When Sleepy Hollow is at its best, the show revels in the craziness of the events happening. Connecting the events of “The Lesser Key of Solomon” and the show’s overall story arc to the Boston Tea Party is a master stroke for writer Damian Kindler. It acts as a hook for new viewers, allows for some humor from Crane, and adds a bit of historical weight to the predominantly supernatural storyline. “The Lesser Key of Solomon” plays out as a mix of National Treasure and The Fugitive and is more action-adventure than horror. There are plenty of clues and treasure maps along with some good old fashioned detective work. (Crane and Abbie go to the foster home where she stayed the longest and find out where she is hiding.) The baddies in this episode are also more human than the previous ones which makes their actions even more horrifying. With the exception of a long exposition dump from the chief bad guy, “The Lesser Key of Solomon” is a fast-paced episode that also develops Jenny’s character nicely.
Jenny Mills gets a nice dose of character development in “The Lesser Key of Solomon”. She begins as a plot catalyst, but Kindler ends up revealing key events in her past and her relationship with Abbie which isn’t just a “good kid”/”bad kid” cliche. Abbie and Jenny have several verbal and even one physical altercation in this episode, which Crane attempts to mediate. Abbie shows her love for Jenny, but Jenny likes to keep reminding her that she is the reason that she was passed from foster home to home. This mix of guilt and love will be a great source of drama throughout the first season. Jenny also proves to be invaluable resource in combat and supernatural investigation. Sometimes it felt like a female Dean Winchester wandered on the set of Sleepy Hollow, but Lyndie Greenwood adds depth to her character through her physicality in the action scenes and her flirty banter with Crane.
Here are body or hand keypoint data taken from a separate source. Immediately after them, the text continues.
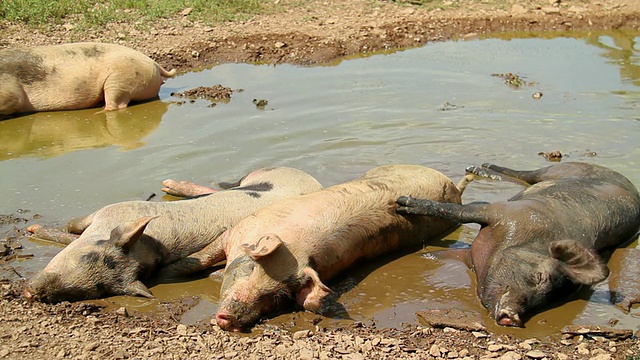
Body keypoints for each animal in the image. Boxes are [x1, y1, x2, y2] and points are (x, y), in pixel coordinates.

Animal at [22, 167, 322, 302]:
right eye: (88, 258)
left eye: (99, 289)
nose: (30, 291)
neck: (150, 246)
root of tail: (313, 181)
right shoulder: (109, 212)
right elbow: (73, 227)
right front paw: (33, 229)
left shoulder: (111, 212)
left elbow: (71, 228)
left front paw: (33, 230)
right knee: (218, 188)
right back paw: (168, 185)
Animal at [158, 164, 472, 332]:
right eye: (251, 267)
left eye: (279, 296)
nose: (230, 320)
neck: (297, 245)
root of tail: (454, 188)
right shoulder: (237, 230)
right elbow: (199, 258)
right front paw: (165, 274)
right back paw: (167, 185)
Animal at [396, 162, 640, 328]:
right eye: (541, 277)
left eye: (549, 299)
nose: (512, 317)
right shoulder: (501, 211)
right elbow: (457, 210)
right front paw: (402, 204)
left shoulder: (469, 255)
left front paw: (423, 256)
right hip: (558, 169)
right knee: (525, 174)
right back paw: (479, 167)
“The Lesser Key of Solomon” has a few problems, but the fun plot and character growth overshadows these issues. The third act ends with a look at character relationships instead of another cliffhanger even though the “quest” plot line seems to be resolved too easily. There are also few scenes of clunky exposition to catch viewers up to speed on the plot and flesh out Crane’s back story, but action, character interactions, and some humor makes sure these scenes don’t drag the episode down. “The Lesser Key of Solomon” is what happens when the writers and actors of Sleepy Hollow cut loose and enjoy the wackiness of the show’s premise while also providing an entertaining plot and characters that are beginning to grow on viewers.